→ **ABOUT THIS TASK**:
A word-for-word copy of the data is what's wanted, with no pictures.

(Saved entries)

==============================

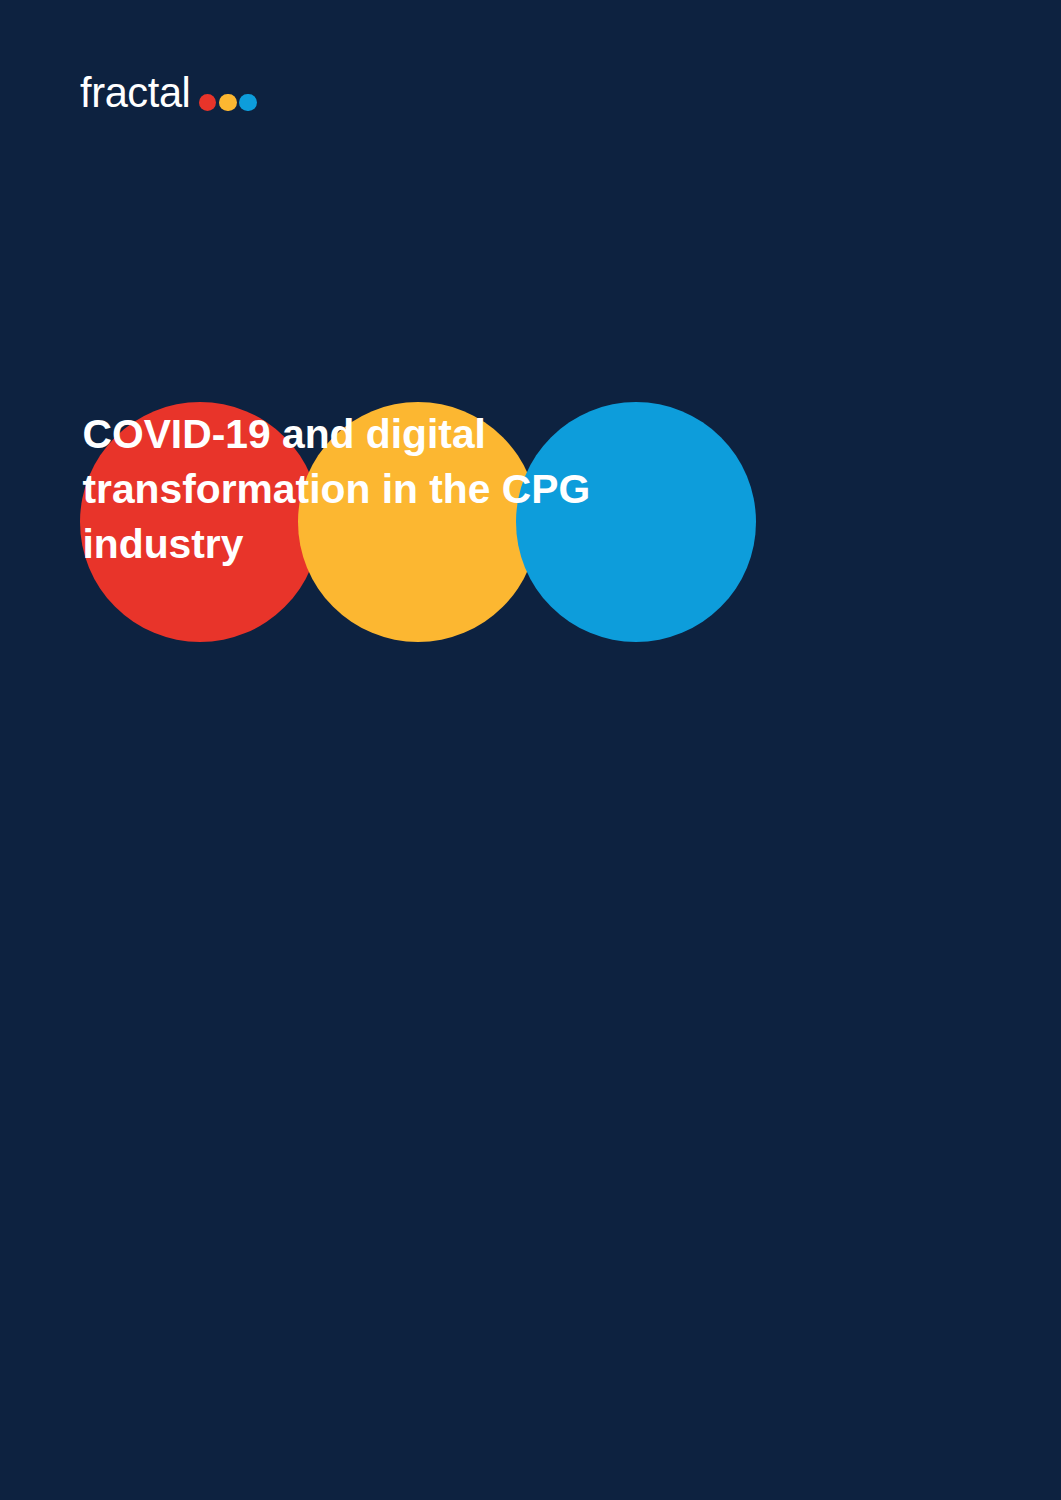fractal
COVID-19 and digital transformation in the CPG industry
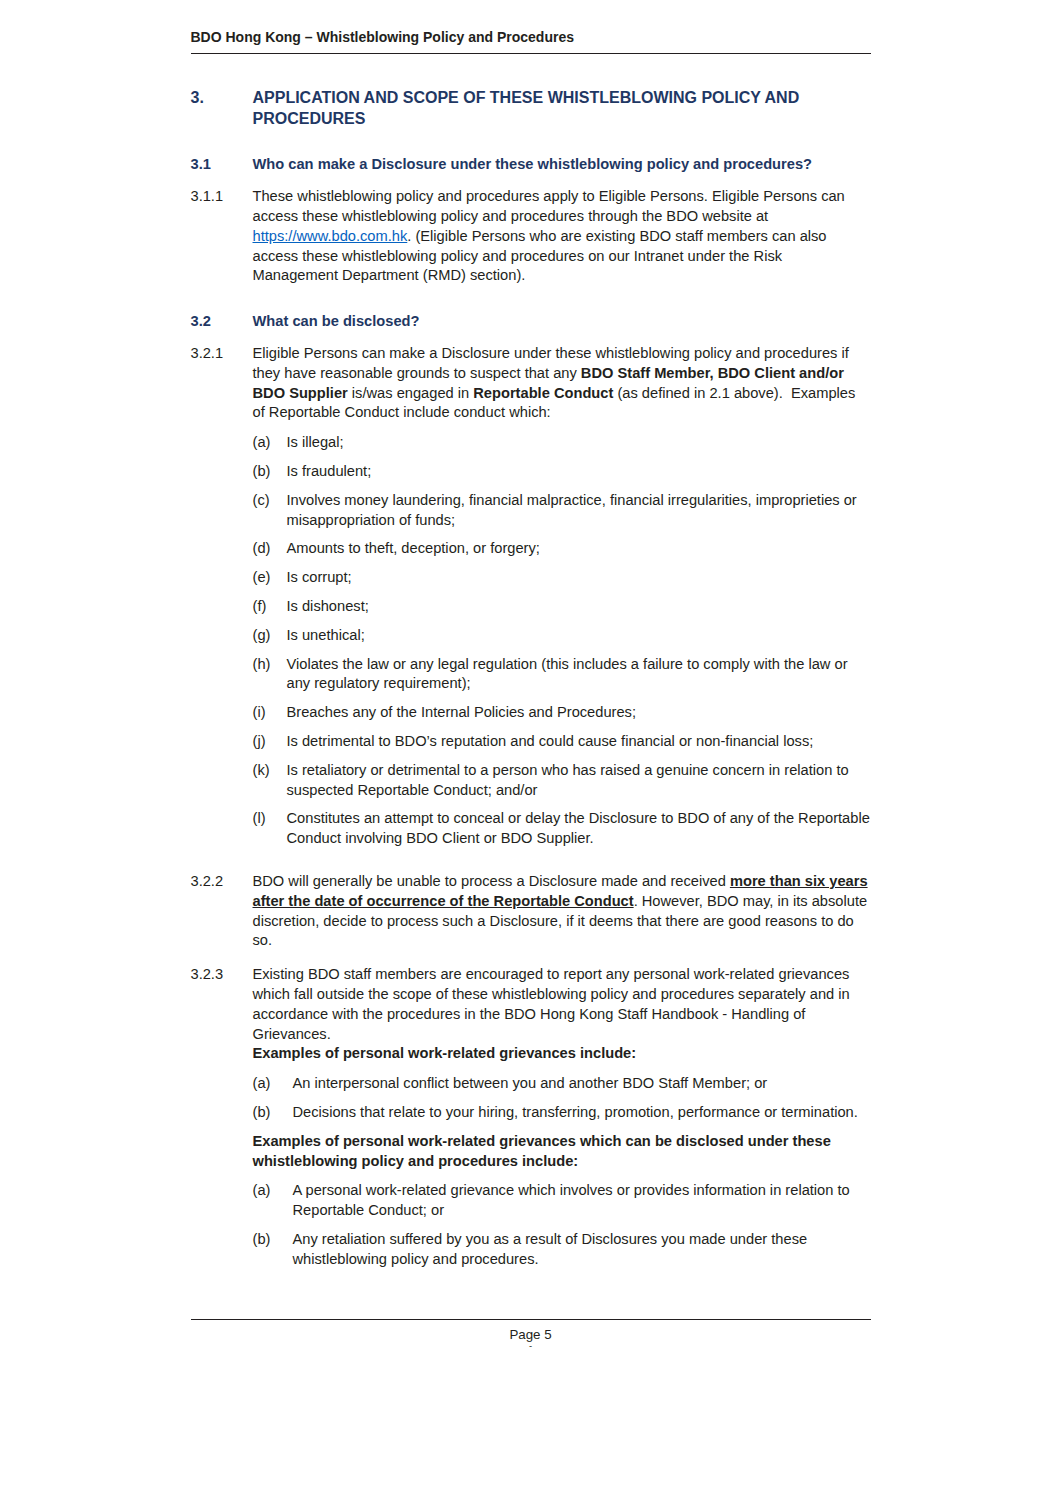BDO Hong Kong – Whistleblowing Policy and Procedures
3. APPLICATION AND SCOPE OF THESE WHISTLEBLOWING POLICY AND PROCEDURES
3.1 Who can make a Disclosure under these whistleblowing policy and procedures?
3.1.1
These whistleblowing policy and procedures apply to Eligible Persons. Eligible Persons can access these whistleblowing policy and procedures through the BDO website at https://www.bdo.com.hk. (Eligible Persons who are existing BDO staff members can also access these whistleblowing policy and procedures on our Intranet under the Risk Management Department (RMD) section).
3.2 What can be disclosed?
3.2.1
Eligible Persons can make a Disclosure under these whistleblowing policy and procedures if they have reasonable grounds to suspect that any BDO Staff Member, BDO Client and/or BDO Supplier is/was engaged in Reportable Conduct (as defined in 2.1 above). Examples of Reportable Conduct include conduct which:
(a) Is illegal;
(b) Is fraudulent;
(c) Involves money laundering, financial malpractice, financial irregularities, improprieties or misappropriation of funds;
(d) Amounts to theft, deception, or forgery;
(e) Is corrupt;
(f) Is dishonest;
(g) Is unethical;
(h) Violates the law or any legal regulation (this includes a failure to comply with the law or any regulatory requirement);
(i) Breaches any of the Internal Policies and Procedures;
(j) Is detrimental to BDO’s reputation and could cause financial or non-financial loss;
(k) Is retaliatory or detrimental to a person who has raised a genuine concern in relation to suspected Reportable Conduct; and/or
(l) Constitutes an attempt to conceal or delay the Disclosure to BDO of any of the Reportable Conduct involving BDO Client or BDO Supplier.
3.2.2
BDO will generally be unable to process a Disclosure made and received more than six years after the date of occurrence of the Reportable Conduct. However, BDO may, in its absolute discretion, decide to process such a Disclosure, if it deems that there are good reasons to do so.
3.2.3
Existing BDO staff members are encouraged to report any personal work-related grievances which fall outside the scope of these whistleblowing policy and procedures separately and in accordance with the procedures in the BDO Hong Kong Staff Handbook - Handling of Grievances.
Examples of personal work-related grievances include:
(a) An interpersonal conflict between you and another BDO Staff Member; or
(b) Decisions that relate to your hiring, transferring, promotion, performance or termination.
Examples of personal work-related grievances which can be disclosed under these whistleblowing policy and procedures include:
(a) A personal work-related grievance which involves or provides information in relation to Reportable Conduct; or
(b) Any retaliation suffered by you as a result of Disclosures you made under these whistleblowing policy and procedures.
Page 5 -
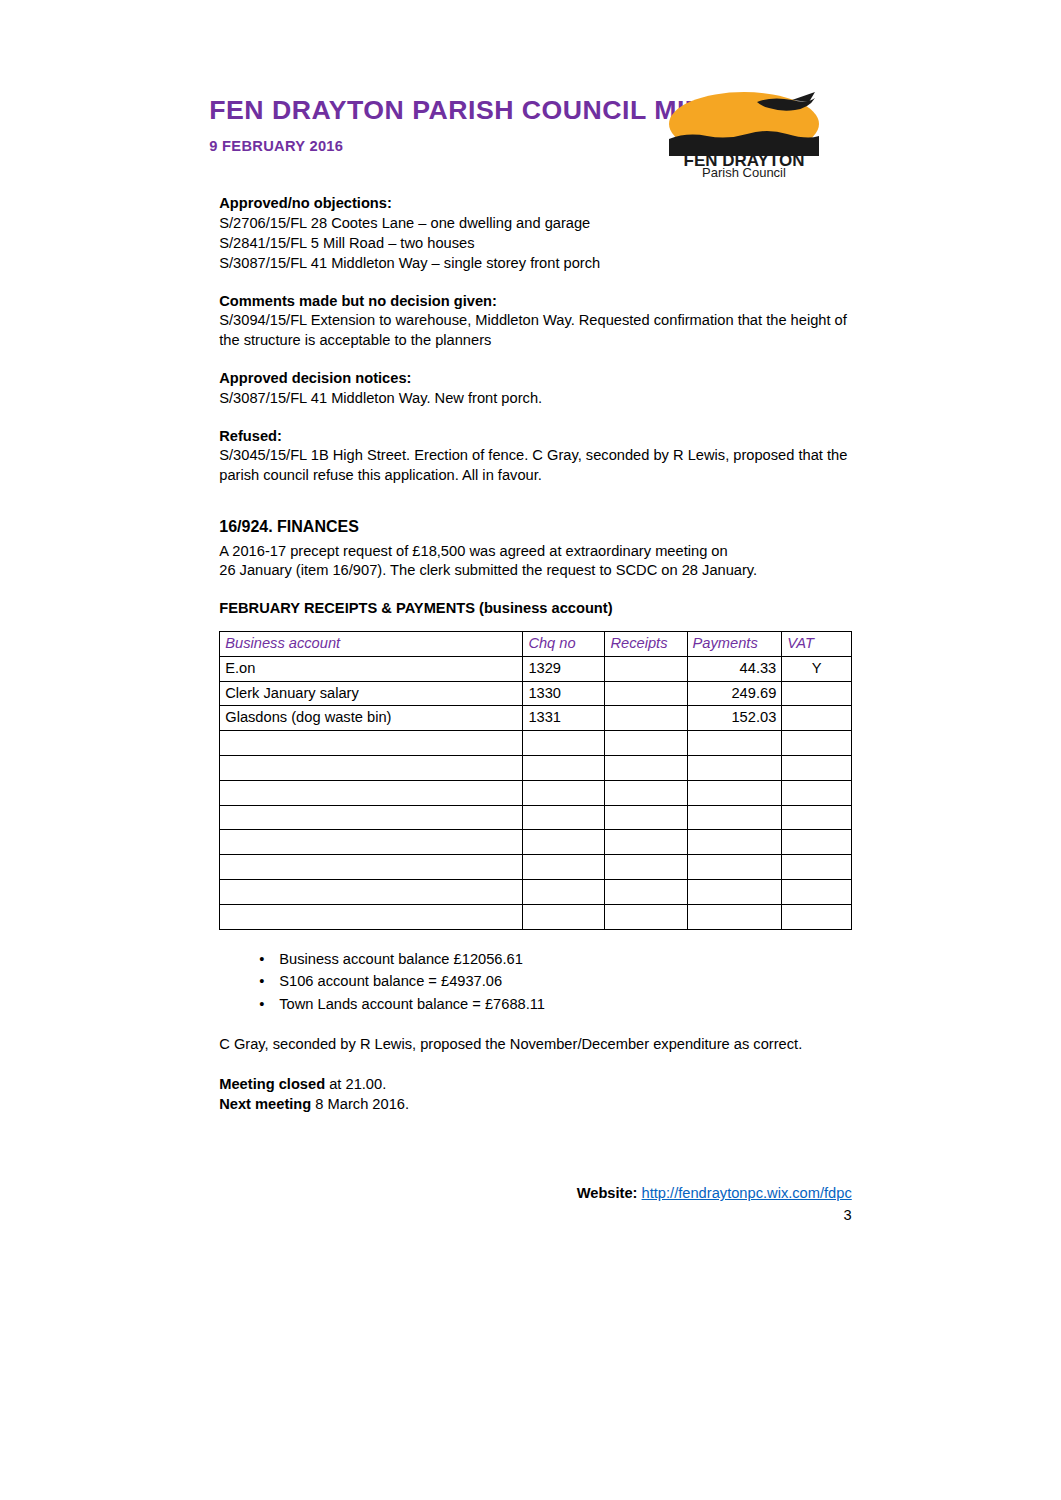FEN DRAYTON PARISH COUNCIL MINUTES
9 FEBRUARY 2016
FEN DRAYTON Parish Council
Approved/no objections:
S/2706/15/FL 28 Cootes Lane – one dwelling and garage
S/2841/15/FL 5 Mill Road – two houses
S/3087/15/FL 41 Middleton Way – single storey front porch
Comments made but no decision given:
S/3094/15/FL Extension to warehouse, Middleton Way. Requested confirmation that the height of the structure is acceptable to the planners
Approved decision notices:
S/3087/15/FL 41 Middleton Way. New front porch.
Refused:
S/3045/15/FL 1B High Street. Erection of fence. C Gray, seconded by R Lewis, proposed that the parish council refuse this application. All in favour.
16/924. FINANCES
A 2016-17 precept request of £18,500 was agreed at extraordinary meeting on
26 January (item 16/907). The clerk submitted the request to SCDC on 28 January.
FEBRUARY RECEIPTS & PAYMENTS (business account)
| Business account | Chq no | Receipts | Payments | VAT |
| --- | --- | --- | --- | --- |
| E.on | 1329 | | 44.33 | Y |
| Clerk January salary | 1330 | | 249.69 | |
| Glasdons (dog waste bin) | 1331 | | 152.03 | |
Business account balance £12056.61
S106 account balance = £4937.06
Town Lands account balance = £7688.11
C Gray, seconded by R Lewis, proposed the November/December expenditure as correct.
Meeting closed at 21.00.
Next meeting 8 March 2016.
Website: http://fendraytonpc.wix.com/fdpc
3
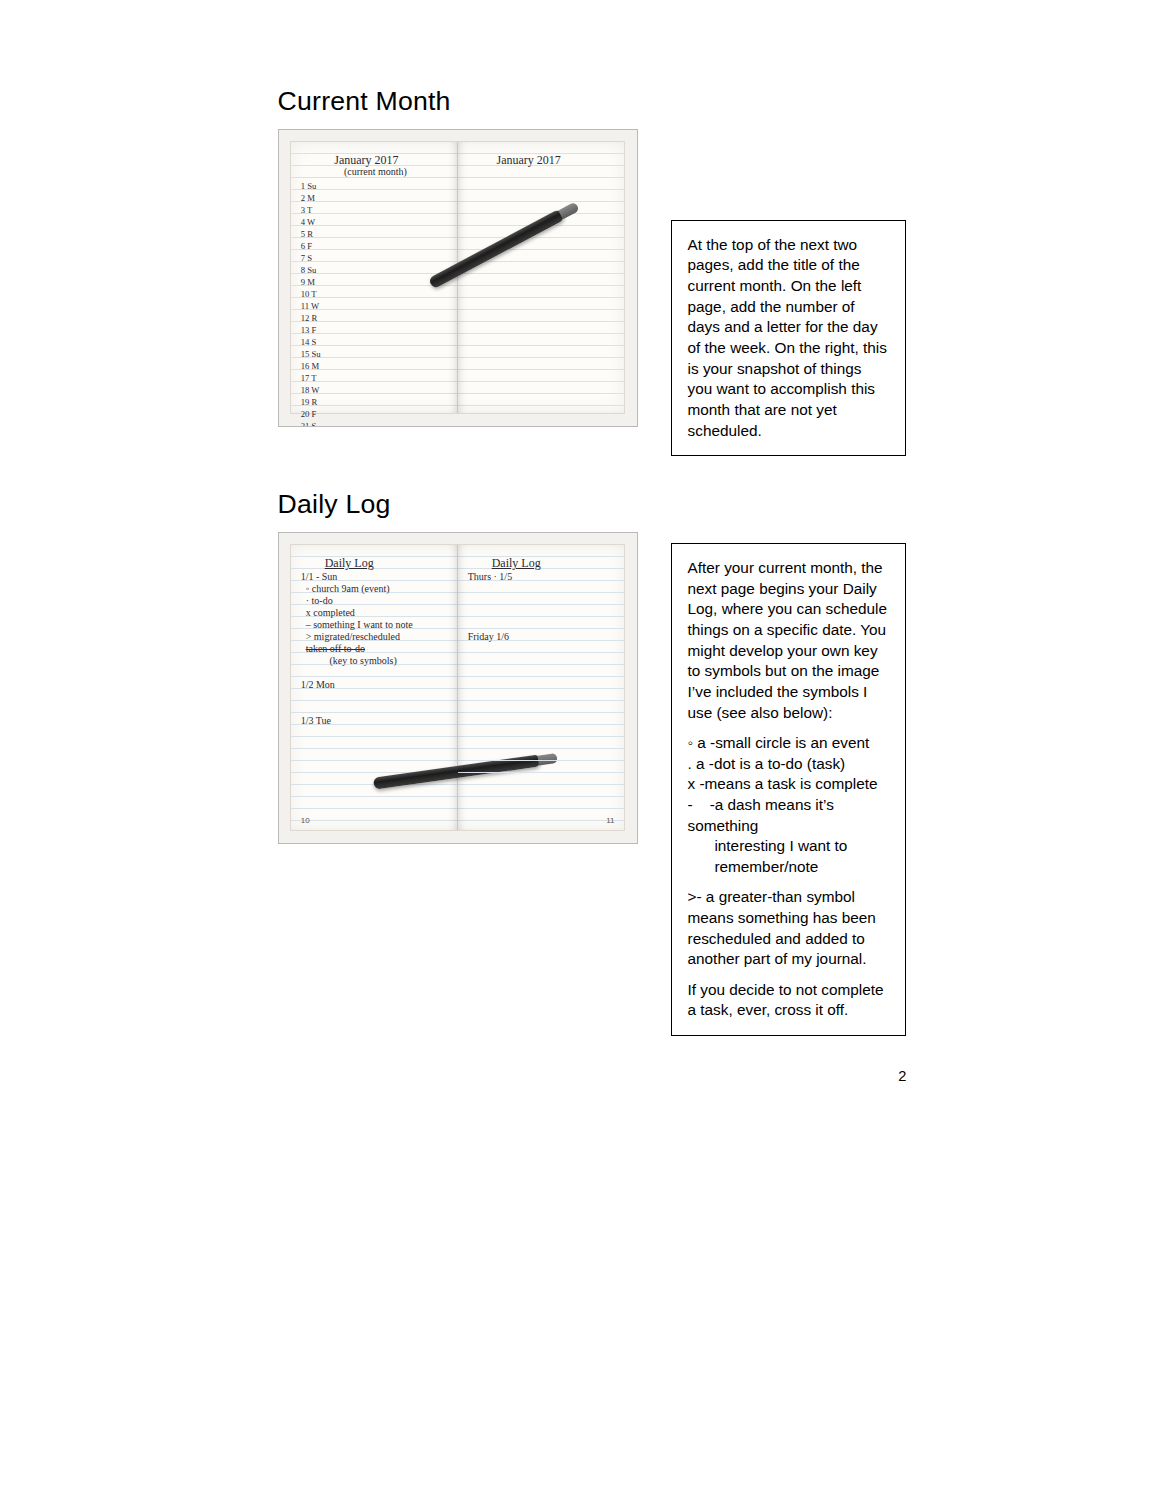Current Month
January 2017
(current month)
1 Su
2 M
3 T
4 W
5 R
6 F
7 S
8 Su
9 M
10 T
11 W
12 R
13 F
14 S
15 Su
16 M
17 T
18 W
19 R
20 F
21 S
22 Su
23 M
24 T
25 W
26 R
27 F
28 S
29 Su
30 M
31 T
January 2017
At the top of the next two pages, add the title of the current month. On the left page, add the number of days and a letter for the day of the week. On the right, this is your snapshot of things you want to accomplish this month that are not yet scheduled.
Daily Log
Daily Log
1/1 - Sun
◦ church 9am (event)
· to-do
x completed
– something I want to note
> migrated/rescheduled
taken off to-do
(key to symbols)
1/2 Mon
1/3 Tue
10
Daily Log
Thurs · 1/5
Friday 1/6
11
After your current month, the next page begins your Daily Log, where you can schedule things on a specific date. You might develop your own key to symbols but on the image I’ve included the symbols I use (see also below):
◦ a -small circle is an event
. a -dot is a to-do (task)
x -means a task is complete
- -a dash means it’s something interesting I want to remember/note
>- a greater-than symbol means something has been rescheduled and added to another part of my journal.
If you decide to not complete a task, ever, cross it off.
2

==============================

→ **RESULT BELOW**:
fractal
COVID-19 and digital transformation in the CPG industry
BDO Hong Kong – Whistleblowing Policy and Procedures
3. APPLICATION AND SCOPE OF THESE WHISTLEBLOWING POLICY AND PROCEDURES
3.1 Who can make a Disclosure under these whistleblowing policy and procedures?
3.1.1
These whistleblowing policy and procedures apply to Eligible Persons. Eligible Persons can access these whistleblowing policy and procedures through the BDO website at https://www.bdo.com.hk. (Eligible Persons who are existing BDO staff members can also access these whistleblowing policy and procedures on our Intranet under the Risk Management Department (RMD) section).
3.2 What can be disclosed?
3.2.1
Eligible Persons can make a Disclosure under these whistleblowing policy and procedures if they have reasonable grounds to suspect that any BDO Staff Member, BDO Client and/or BDO Supplier is/was engaged in Reportable Conduct (as defined in 2.1 above). Examples of Reportable Conduct include conduct which:
(a) Is illegal;
(b) Is fraudulent;
(c) Involves money laundering, financial malpractice, financial irregularities, improprieties or misappropriation of funds;
(d) Amounts to theft, deception, or forgery;
(e) Is corrupt;
(f) Is dishonest;
(g) Is unethical;
(h) Violates the law or any legal regulation (this includes a failure to comply with the law or any regulatory requirement);
(i) Breaches any of the Internal Policies and Procedures;
(j) Is detrimental to BDO’s reputation and could cause financial or non-financial loss;
(k) Is retaliatory or detrimental to a person who has raised a genuine concern in relation to suspected Reportable Conduct; and/or
(l) Constitutes an attempt to conceal or delay the Disclosure to BDO of any of the Reportable Conduct involving BDO Client or BDO Supplier.
3.2.2
BDO will generally be unable to process a Disclosure made and received more than six years after the date of occurrence of the Reportable Conduct. However, BDO may, in its absolute discretion, decide to process such a Disclosure, if it deems that there are good reasons to do so.
3.2.3
Existing BDO staff members are encouraged to report any personal work-related grievances which fall outside the scope of these whistleblowing policy and procedures separately and in accordance with the procedures in the BDO Hong Kong Staff Handbook - Handling of Grievances.
Examples of personal work-related grievances include:
(a) An interpersonal conflict between you and another BDO Staff Member; or
(b) Decisions that relate to your hiring, transferring, promotion, performance or termination.
Examples of personal work-related grievances which can be disclosed under these whistleblowing policy and procedures include:
(a) A personal work-related grievance which involves or provides information in relation to Reportable Conduct; or
(b) Any retaliation suffered by you as a result of Disclosures you made under these whistleblowing policy and procedures.
Page 5 -
FEN DRAYTON PARISH COUNCIL MINUTES
9 FEBRUARY 2016
FEN DRAYTON Parish Council
Approved/no objections:
S/2706/15/FL 28 Cootes Lane – one dwelling and garage
S/2841/15/FL 5 Mill Road – two houses
S/3087/15/FL 41 Middleton Way – single storey front porch
Comments made but no decision given:
S/3094/15/FL Extension to warehouse, Middleton Way. Requested confirmation that the height of the structure is acceptable to the planners
Approved decision notices:
S/3087/15/FL 41 Middleton Way. New front porch.
Refused:
S/3045/15/FL 1B High Street. Erection of fence. C Gray, seconded by R Lewis, proposed that the parish council refuse this application. All in favour.
16/924. FINANCES
A 2016-17 precept request of £18,500 was agreed at extraordinary meeting on
26 January (item 16/907). The clerk submitted the request to SCDC on 28 January.
FEBRUARY RECEIPTS & PAYMENTS (business account)
| Business account | Chq no | Receipts | Payments | VAT |
| --- | --- | --- | --- | --- |
| E.on | 1329 | | 44.33 | Y |
| Clerk January salary | 1330 | | 249.69 | |
| Glasdons (dog waste bin) | 1331 | | 152.03 | |
Business account balance £12056.61
S106 account balance = £4937.06
Town Lands account balance = £7688.11
C Gray, seconded by R Lewis, proposed the November/December expenditure as correct.
Meeting closed at 21.00.
Next meeting 8 March 2016.
Website: http://fendraytonpc.wix.com/fdpc
3
Current Month
January 2017
(current month)
1 Su
2 M
3 T
4 W
5 R
6 F
7 S
8 Su
9 M
10 T
11 W
12 R
13 F
14 S
15 Su
16 M
17 T
18 W
19 R
20 F
21 S
22 Su
23 M
24 T
25 W
26 R
27 F
28 S
29 Su
30 M
31 T
January 2017
At the top of the next two pages, add the title of the current month. On the left page, add the number of days and a letter for the day of the week. On the right, this is your snapshot of things you want to accomplish this month that are not yet scheduled.
Daily Log
Daily Log
1/1 - Sun
◦ church 9am (event)
· to-do
x completed
– something I want to note
> migrated/rescheduled
taken off to-do
(key to symbols)
1/2 Mon
1/3 Tue
10
Daily Log
Thurs · 1/5
Friday 1/6
11
After your current month, the next page begins your Daily Log, where you can schedule things on a specific date. You might develop your own key to symbols but on the image I’ve included the symbols I use (see also below):
◦ a -small circle is an event
. a -dot is a to-do (task)
x -means a task is complete
- -a dash means it’s something interesting I want to remember/note
>- a greater-than symbol means something has been rescheduled and added to another part of my journal.
If you decide to not complete a task, ever, cross it off.
2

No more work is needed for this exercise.